Daha sonra Peygamber efendimiz insanları, sadece tek olan Allâh’a ibadete davet etmeye, putlara tapmaktan da nehyetmeye başladı. Kendisi daha önce hiç puta tapmamıştır. Bütün Peygamberler gibi çocukken de sadece Allâh’a iman etmiştir ve bu şekilde büyümüştür. Fakat vahiy inmeden önce ayrıntılı bir şekilde bilmiyordu.
Ona ilk iman eden, bayanlardan Hatice, çocuklardan Ali ve erkeklerden Ebu Bekr es-Sıddik’tır.

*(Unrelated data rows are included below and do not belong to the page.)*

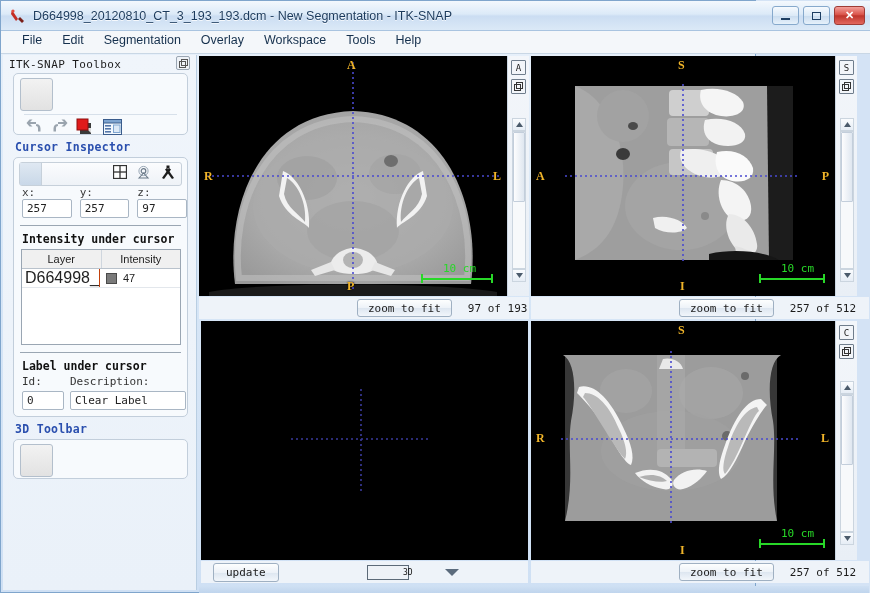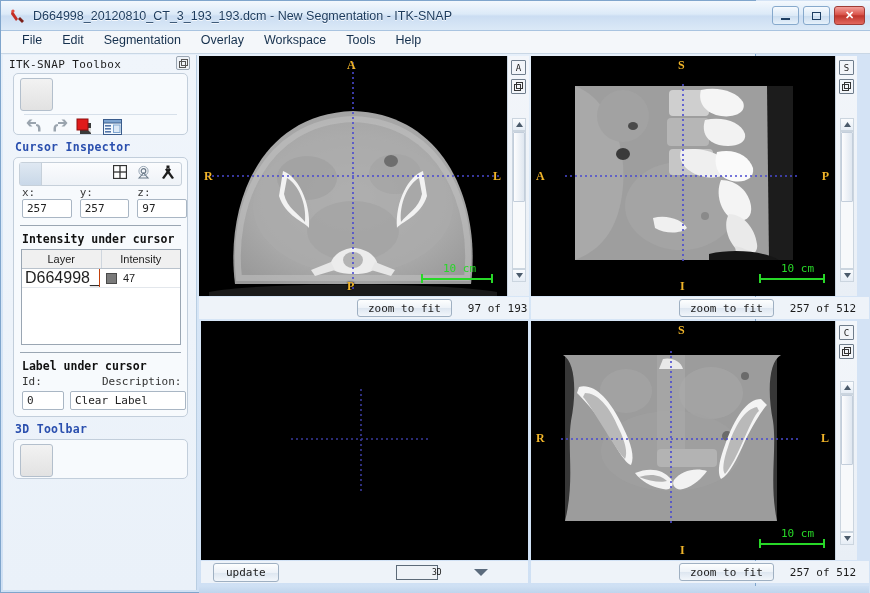--- a/index.html
+++ b/index.html
@@ -145,21 +145,21 @@
   }
   .it-cell-int { flex: 1; display:flex; align-items:center; gap:6px; padding-left: 6px; }
   .swatch { width: 11px; height: 11px; border: 1px solid #4a4a4a; background:#7a7a7a; }
   .it-val { font-size: 11px; color:#222; }
 
   .label-row { display:flex; padding-left: 8px; gap: 6px; }
   .label-row .l1 {
     width: 42px; font-family:"DejaVu Sans Mono","Liberation Mono",monospace;
     font-size: 11px; color:#333;
   }
-  .label-row .l2 { font-family:"DejaVu Sans Mono","Liberation Mono",monospace; font-size: 11px; color:#333;margin-left:32px; }
+  .label-row .l2 { font-family:"DejaVu Sans Mono","Liberation Mono",monospace; font-size: 11px; color:#333; }
   .id-input {
     width: 42px; height: 19px; border:1px solid #a9b6c4; border-radius:2px; background:#fff;
     font-family:"DejaVu Sans Mono","Liberation Mono",monospace; font-size:11px;
     padding-left:4px; line-height:17px; color:#222;
   }
   .desc-input {
     width: 116px; height: 19px; border:1px solid #a9b6c4; border-radius:2px; background:#fff;
     font-family:"DejaVu Sans Mono","Liberation Mono",monospace; font-size:11px;
     padding-left:4px; line-height:17px; color:#222;
   }
@@ -546,21 +546,21 @@
 
   <div class="view-panel" style="left:200px; top:320px; width:327px; height:239px;">
     <svg class="view-img" viewBox="0 0 327 239" preserveAspectRatio="none">
       <rect width="327" height="239" fill="#000"></rect>
       <line x1="160" y1="68" x2="160" y2="170" stroke="#3a3a9c" stroke-width="1.6" stroke-dasharray="2 3"></line>
       <line x1="90" y1="118" x2="230" y2="118" stroke="#3a3a9c" stroke-width="1.6" stroke-dasharray="2 3"></line>
     </svg>
   </div>
   <div class="status-strip" style="left:200px; top:560px; width:327px;">
     <div class="btn-update" style="margin-left:12px;">update</div>
-    <div class="btn-3d" style="margin-left:117px;padding-left:40px;">3D</div>
+    <div class="btn-3d" style="margin-left:88px;padding-left:40px;">3D</div>
     <div class="chev" style="margin-left:36px;"></div>
   </div>
 
   <div class="view-panel" style="left:530px; top:320px; width:304px; height:239px;">
     <svg class="view-img" viewBox="0 0 304 239" preserveAspectRatio="none">
       <rect width="304" height="239" fill="#000"></rect>
 
       <path d="M32 34 C44 40 46 70 40 100 C36 128 44 160 34 200 L246 200 C238 162 246 128 242 100 C236 70 238 40 250 34 Z" fill="#9c9c9c"></path>
       <rect x="34" y="34" width="212" height="166" fill="#9e9e9e" opacity="0.35"></rect>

Peygamber Efendimizin Müşriklerden Gördüğü Eziyet
Mekkeh’nin müşrikleri, Peygamber efendimizin davetini öğrenince, Peygamber efendimize ve sahabelerine eziyet etmeye başladılar. Peygamber efendimize eziyet edenlerin başında Ebu Cehil, Peygamber efendimizin amcası Ebu Leheb, onun gerçek adı Abdul Uzze b. Abdulmuttalib’tir ve onun hanımı Ummu Cemil bint Harb’tır. Bu kadın dikenleri toplayıp eziyet ve cefa çektirmek için geceleyin Peygamber efendimizin yoluna koyardı.
Bir hadis-i şerifte şöyle rivayet edilmektedir. Allâh-u Teâlâ şöyle buyuruyor.
وَأَنْذِرْ عَشِيرَتَكَ الأقْرَبوُنَ
(Eş-Şuara / 214).
Yani Allâh’ın Peygamber efendimize aşiretinden yakın olan akrabalarını uyarmasını emrettiğinde Peygamber efendimiz, Safa tepesine çıkarak şöyle dedi : ” Ey Kureyşliler! ” Kureyşliler onu duyunca yanına gelip “ ne istiyorsun? ” dediler. Peygamber efendimiz onlara dedi ki : ” Size, düşmanınız size sabahleyin ya da akşamleyın gelecek desem bana inanır mısınız? ” “Evet” dediler. Dedi ki : ” Ben şu an şiddetli bir azabın pençesinden sizleri uyarmak için gönderildim dedi” Ebu Leheb şöyle dedi : ” Sana yazıklar olsun, bizi bunun için mi çağırdın! Allâh-u Teâlâ, “El-Mesed” sûresini indirdi. Ummu Cemil bu sûreyi duyunca, Ebu Bekr’in yanına gitti. O esnada Ebu Bekr Peygamber efendimizle beraber mescitte idi. Ummu Cemil’in elinde avuç içi kadar bir taş vardı. Ebu Bekr’e dedi ki : ” Duyduğuma göre senin dostun aleyhime konuştu, onu görünce öyle şeyler yapacağım ki görsün.”
Allâh, onun gözlerini Peygamber efendimizi görmekten kör etti. Ebu Bekr ona dedi ki : ” Benimle beraber kimseyi görüyor musun? ” Dedi ki : ” Benimle alay mı ediyorsun? Senden başka kimseyi görmüyorum” deyip , Peygamber efendimizin hakkında kötü sözler söylemeye başladı. Ebu Bekr sustu ve Ummu Cemil oradan ayrıldı. Peygamber efendimiz dedi ki : ” Melekler önünü kapattıkları için beni görmedi, Allâh beni o kadının şerrinden korudu.”
Günün birinde Peygamber efendimiz Kâbe’nin avlusundayken, kâfirlerin elebaşlarından biri olan Ukbe b. Ebi Muayt, Peygamber efendimizin omzundan tutup elbisesinin yakasından onu boğmak istedi. Ebu Bekr, adamın omzundan tutup onu Peygamber efendimizden uzaklaştırıp şöyle dedi : ” Rabbim Allâh’tır diyen bir kişiyi mi öldüreceksiniz?.